Relatos de Abuso e Tortura
De acordo com a representação criminal, os casos revelam um cenário de extrema vulnerabilidade e degradação no ambiente militar.
Abuso no Alojamento: Um dos soldados denunciantes afirma ter sofrido abuso sexual enquanto dormia. Segundo a acusação, o ato teria sido filmado por outros militares através de um aparelho celular.
Violência Física: Em um segundo relato, outro militar descreve ter sido imobilizado por um grupo e submetido a espancamentos, além de ser forçado a passar por situações humilhantes e degradantes dentro do quartel.
Afastamento e Providências Jurídicas
O advogado das vítimas, Alberto Jorge, confirmou que ambos os militares foram afastados de suas funções após os episódios virem à tona. A escolha pelo Ministério Público Federal para a condução do caso fundamenta-se na competência do órgão para fiscalizar e investigar possíveis irregularidades em instituições da esfera federal.

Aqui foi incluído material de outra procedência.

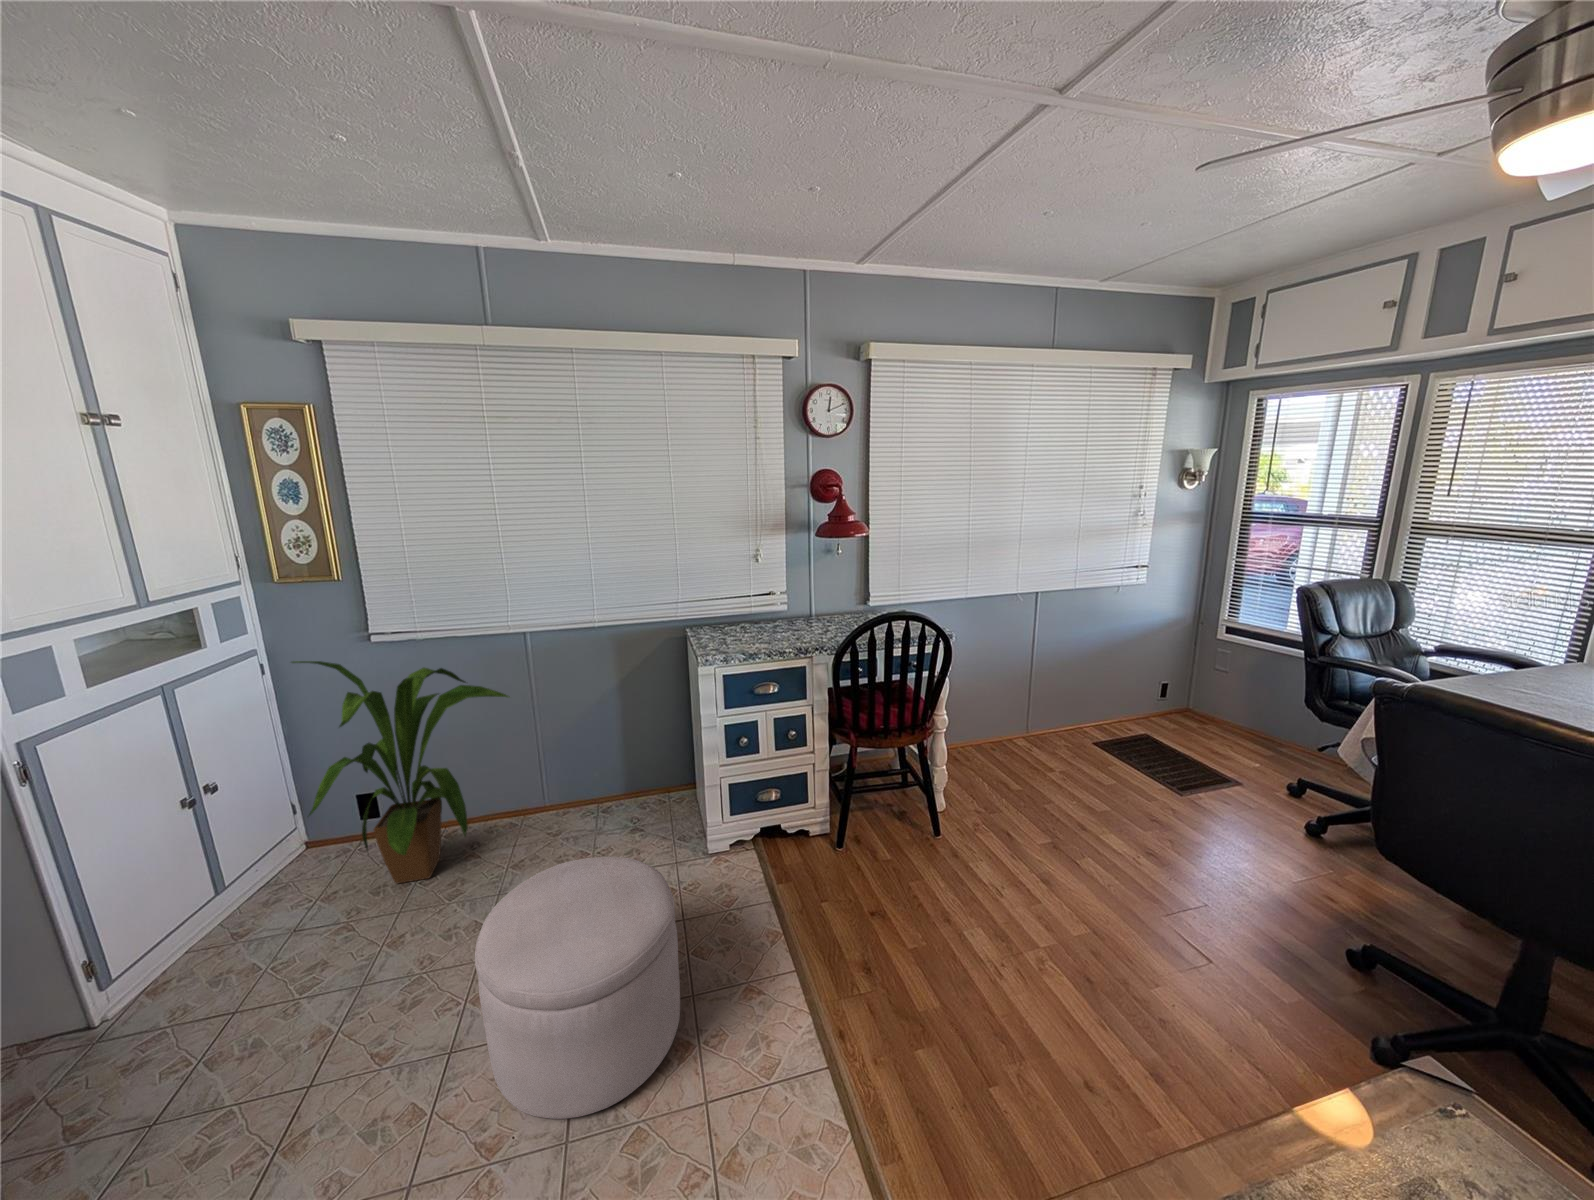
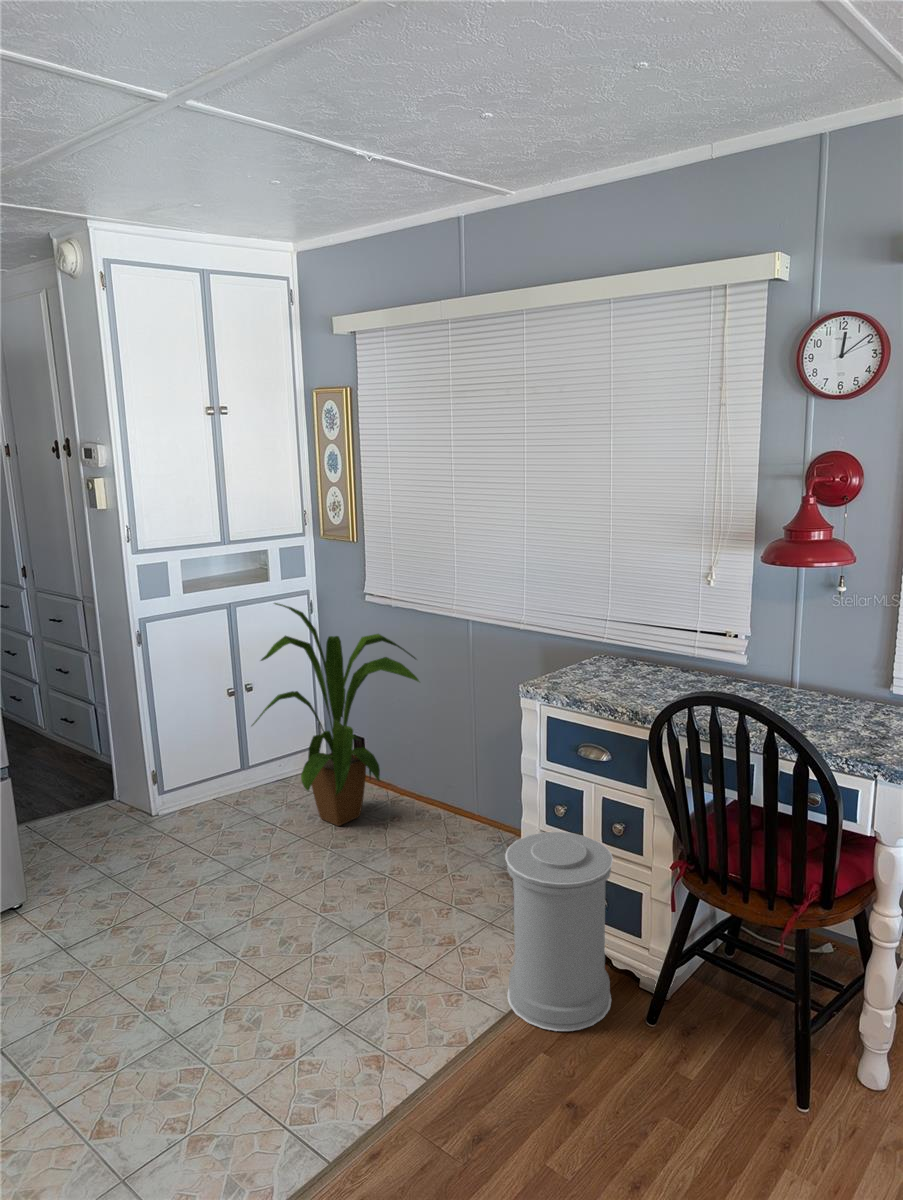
trash can: none [741,748,821,894] -> present [505,832,613,1031]
ottoman: present [475,857,680,1119] -> none [165,831,349,1046]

"Protocolamos a representação dada a gravidade extrema das acusações. Esperamos rigor absoluto na apuração dos fatos e na responsabilização dos envolvidos", destacou o advogado.
Silêncio Institucional
Até o fechamento desta reportagem, o comando do Exército Brasileiro não havia emitido nenhum posicionamento oficial sobre as graves acusações ou sobre o andamento de possíveis Inquéritos Policiais Militares (IPM) internos.
O caso agora segue sob análise das autoridades federais, que devem decidir sobre a abertura de inquérito para investigar os crimes de violação sexual, lesão corporal e possíveis crimes previstos no Código Penal Militar.